Task to carry out
Produce a verbatim copy of the data below that contains no pictures.

**** Study material ****

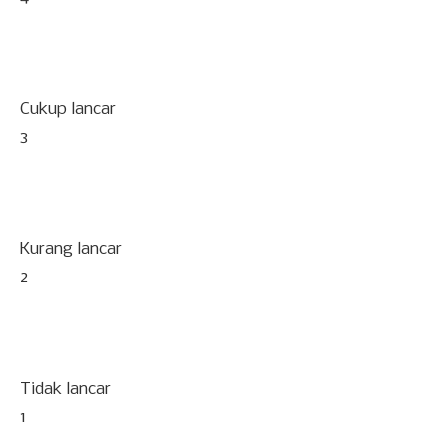
Cukup lancar
3
Kurang lancar
2
Tidak lancar
1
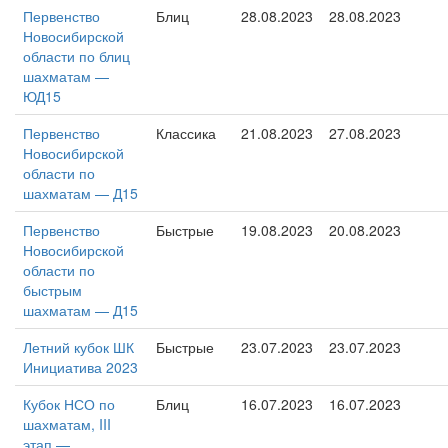
Первенство
Блиц
28.08.2023
28.08.2023
Новосибирской
области по блиц
шахматам —
ЮД15
Первенство
Классика
21.08.2023
27.08.2023
Новосибирской
области по
шахматам — Д15
Первенство
Быстрые
19.08.2023
20.08.2023
Новосибирской
области по
быстрым
шахматам — Д15
Летний кубок ШК
Быстрые
23.07.2023
23.07.2023
Инициатива 2023
Кубок НСО по
Блиц
16.07.2023
16.07.2023
шахматам, III
этап —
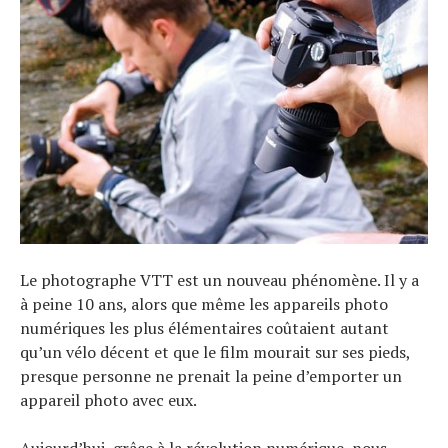
Le photographe VTT est un nouveau phénomène. Il y a
à peine 10 ans, alors que même les appareils photo
numériques les plus élémentaires coûtaient autant
qu’un vélo décent et que le film mourait sur ses pieds,
presque personne ne prenait la peine d’emporter un
appareil photo avec eux.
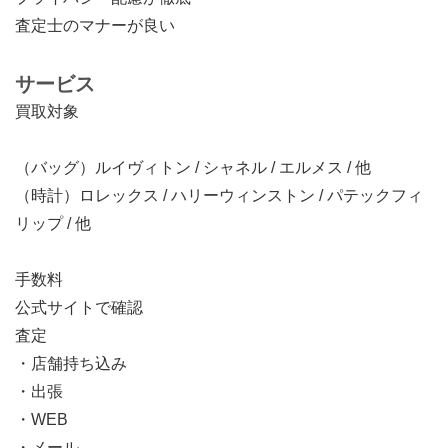
査定士のマナーが良い
サービス
買取対象
（バッグ）ルイヴィトン / シャネル / エルメス / 他
（時計）ロレックス / ハリーウィンストン / パテックフィ
リップ / 他
手数料
公式サイトで確認
査定
・店舗持ち込み
・出張
・WEB
・メール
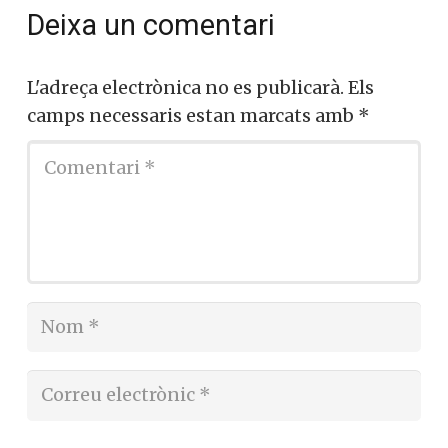
Deixa un comentari
L'adreça electrònica no es publicarà.
Els
camps necessaris estan marcats amb
*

****

Exercise response
Cukup lancar
3
Kurang lancar
2
Tidak lancar
1
Первенство
Блиц
28.08.2023
28.08.2023
Новосибирской
области по блиц
шахматам —
ЮД15
Первенство
Классика
21.08.2023
27.08.2023
Новосибирской
области по
шахматам — Д15
Первенство
Быстрые
19.08.2023
20.08.2023
Новосибирской
области по
быстрым
шахматам — Д15
Летний кубок ШК
Быстрые
23.07.2023
23.07.2023
Инициатива 2023
Кубок НСО по
Блиц
16.07.2023
16.07.2023
шахматам, III
этап —
Le photographe VTT est un nouveau phénomène. Il y a
à peine 10 ans, alors que même les appareils photo
numériques les plus élémentaires coûtaient autant
qu’un vélo décent et que le film mourait sur ses pieds,
presque personne ne prenait la peine d’emporter un
appareil photo avec eux.
査定士のマナーが良い
サービス
買取対象
（バッグ）ルイヴィトン / シャネル / エルメス / 他
（時計）ロレックス / ハリーウィンストン / パテックフィ
リップ / 他
手数料
公式サイトで確認
査定
・店舗持ち込み
・出張
・WEB
・メール
Deixa un comentari
L'adreça electrònica no es publicarà.
Els
camps necessaris estan marcats amb
*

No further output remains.